Every business faces risk, no matter its size, products or geographic location. Unmitigated risks can result in lost opportunity, financial losses, loss of reputation, or loss of the right to operate in a jurisdiction. Understanding the types of risk your business faces is important; it can help you determine how to protect your business investment. Business Link, a UK government resource for businesses, identifies four business risk types: strategic, operational, financial and compliance.
Strategic risk is the broadest category of risk your business will face. Strategic risks are future oriented, according to The Institute of Risk Management (IRM), and can arise when a new competitor enters your industry, when two businesses merge to create an industry powerhouse, or when you face decisions about creating new products or entering new markets.

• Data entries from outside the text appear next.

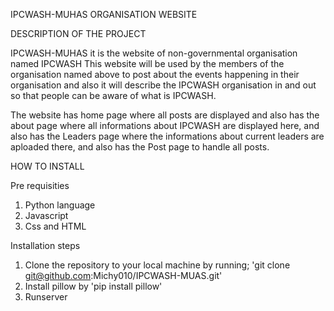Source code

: IPCWASH-MUHAS ORGANISATION WEBSITE

DESCRIPTION OF THE PROJECT

IPCWASH-MUHAS it is the website of non-governmental organisation named IPCWASH
This website will be used by the members of the organisation named above to post about the events happening in their organisation and also it will describe the IPCWASH organisation in and out so that people can be aware of what is IPCWASH.

The website has home page where all posts are displayed and also has the about page where all informations about IPCWASH are displayed here, and also has the Leaders page where the informations about current leaders are aploaded there, and also has the Post page to handle all posts.

HOW TO INSTALL 

Pre requisities
1. Python language
2. Javascript
3. Css and HTML

Installation steps
1. Clone the repository to your local machine by running; 'git clone git@github.com:Michy010/IPCWASH-MUAS.git'
2. Install pillow by 'pip install pillow'
3. Runserver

Your business will also face strategic risks when it considers operational matters, such as how far away from your main center of operations to locate a disaster recovery site. If you choose a site too close to your existing operations, both sites could go down in the event of a major disaster such as an earthquake or hurricane, allowing your competitors to gain market share while your business is disabled. If you choose a site farther away, the expense of communications and travel may be prohibitive.
Operational risks are also broad, but they are short term in nature, impacting the activities your business undertakes on a daily basis. The Office of the Comptroller of the Currency (OCC) defines operational risk as “the risk of loss resulting from failed processes, people and systems, or from external events.” Essentially, operational risk is the possibility that transactions or processes will fail due to poor design, inadequately trained personnel or external business disruptions such as a fire. It also covers the risk of fraud and the possibility that your business will fail to meet a contractual obligation due to operational reasons.
Financial risk is the possibility that a business will not have adequate liquidity to meet its ongoing obligations, and this has both short- and long-term implications. Financial obligations include debt repayment, payroll requirements, dividend payments, government licenses and taxes. Obligations can also include more complex transactions, such as the ability to settle financial transactions in the capital or debt markets. Financial risk encompasses the possibility that external sources of finance, such as debt or the ability to access the capital markets, may not be available when needed. This lack of availability could be due to poor credit ratings or operations in remote locations that are too risky for financial institutions to fund.
Compliance risk is the possibility that the business will not comply with laws and regulations in the jurisdictions where it operates or that the organization will violate a legally binding contract. Noncompliance can be willful, or it can result from being unaware or local legal requirements.